**Work task**: Pictures do not belong in the output. Reproduce exactly the lines from the start of the records through the line with "Structures marked on".

(Collected data)
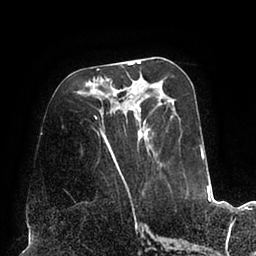
Breast MRI (dynamic contrast-enhanced), one axial slice; position 38 of 94 along the scan axis; cropped to one breast; dynamic contrast-enhanced series, time point 2 of 6 at this slice position (early post-contrast); 1.5 T; TE 2.5 ms, TR 5.2 ms; 1.7 mm slice thickness; 256 × 256 image matrix. Female patient.
Annotated regions visible in this slice (semi-automatically segmented with operator editing):
- enhancing-tissue mask used for the functional tumour volume (all voxels passing the contrast-enhancement thresholds inside the analysis volume; usually the tumour): bounding box [x1, y1, x2, y2] px = [94, 61, 202, 195]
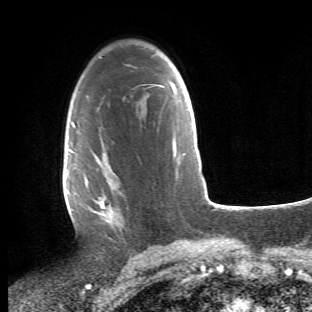
Breast MRI (dynamic contrast-enhanced), one axial slice. Slice 31 of 66 in the series (ordered by position). Cropped to one breast. Dynamic contrast-enhanced series, time point 2 of 6 at this slice position (early post-contrast). 1.5 T. TE 4.2 ms, TR 8.5 ms. 2.4 mm slice thickness. 312 × 312 image matrix, field of view 183 × 183 mm. Female patient.
Structures marked on this image (semi-automatically segmented with operator editing):
- enhancing-tissue mask used for the functional tumour volume (all voxels passing the contrast-enhancement thresholds inside the analysis volume; usually the tumour): bounding box (x1, y1, x2, y2) in pixels: (68, 112, 128, 236)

**Task result**:
Breast MRI (dynamic contrast-enhanced), one axial slice; position 38 of 94 along the scan axis; cropped to one breast; dynamic contrast-enhanced series, time point 2 of 6 at this slice position (early post-contrast); 1.5 T; TE 2.5 ms, TR 5.2 ms; 1.7 mm slice thickness; 256 × 256 image matrix. Female patient.
Annotated regions visible in this slice (semi-automatically segmented with operator editing):
- enhancing-tissue mask used for the functional tumour volume (all voxels passing the contrast-enhancement thresholds inside the analysis volume; usually the tumour): bounding box [x1, y1, x2, y2] px = [94, 61, 202, 195]
Breast MRI (dynamic contrast-enhanced), one axial slice. Slice 31 of 66 in the series (ordered by position). Cropped to one breast. Dynamic contrast-enhanced series, time point 2 of 6 at this slice position (early post-contrast). 1.5 T. TE 4.2 ms, TR 8.5 ms. 2.4 mm slice thickness. 312 × 312 image matrix, field of view 183 × 183 mm. Female patient.
Structures marked on this image (semi-automatically segmented with operator editing):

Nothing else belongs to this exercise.